Top of Data excerpts

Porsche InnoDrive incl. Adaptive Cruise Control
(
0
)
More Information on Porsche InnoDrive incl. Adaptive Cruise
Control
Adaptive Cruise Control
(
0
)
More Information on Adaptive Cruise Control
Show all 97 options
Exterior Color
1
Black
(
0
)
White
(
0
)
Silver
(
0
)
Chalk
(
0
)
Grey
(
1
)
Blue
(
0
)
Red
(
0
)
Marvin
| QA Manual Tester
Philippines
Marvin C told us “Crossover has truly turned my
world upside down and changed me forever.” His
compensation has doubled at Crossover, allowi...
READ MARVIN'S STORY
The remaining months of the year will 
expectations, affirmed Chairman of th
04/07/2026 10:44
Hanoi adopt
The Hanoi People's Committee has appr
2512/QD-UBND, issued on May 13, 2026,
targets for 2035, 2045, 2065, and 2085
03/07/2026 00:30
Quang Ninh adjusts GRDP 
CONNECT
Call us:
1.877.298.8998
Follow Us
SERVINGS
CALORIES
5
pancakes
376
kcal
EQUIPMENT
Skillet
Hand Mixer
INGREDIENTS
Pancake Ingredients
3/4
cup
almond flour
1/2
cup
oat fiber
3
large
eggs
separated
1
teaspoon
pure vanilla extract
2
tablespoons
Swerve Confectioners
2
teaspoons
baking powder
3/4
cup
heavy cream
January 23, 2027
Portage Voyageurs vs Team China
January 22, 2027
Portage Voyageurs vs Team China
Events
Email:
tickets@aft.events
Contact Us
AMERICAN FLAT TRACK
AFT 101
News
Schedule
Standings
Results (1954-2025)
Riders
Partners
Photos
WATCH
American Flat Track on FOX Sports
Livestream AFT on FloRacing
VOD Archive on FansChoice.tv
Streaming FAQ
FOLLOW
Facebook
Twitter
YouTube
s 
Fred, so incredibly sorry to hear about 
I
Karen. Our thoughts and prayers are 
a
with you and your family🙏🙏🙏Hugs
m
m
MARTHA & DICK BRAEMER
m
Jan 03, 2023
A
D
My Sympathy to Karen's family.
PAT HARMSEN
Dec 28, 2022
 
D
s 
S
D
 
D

Bottom of Data excerpts

Assignment = Write out the material above exactly, please, from its first line up to and including the line where "Philippines" appears, and stop there.

Answer for this exercise =
Porsche InnoDrive incl. Adaptive Cruise Control
(
0
)
More Information on Porsche InnoDrive incl. Adaptive Cruise
Control
Adaptive Cruise Control
(
0
)
More Information on Adaptive Cruise Control
Show all 97 options
Exterior Color
1
Black
(
0
)
White
(
0
)
Silver
(
0
)
Chalk
(
0
)
Grey
(
1
)
Blue
(
0
)
Red
(
0
)
Marvin
| QA Manual Tester
Philippines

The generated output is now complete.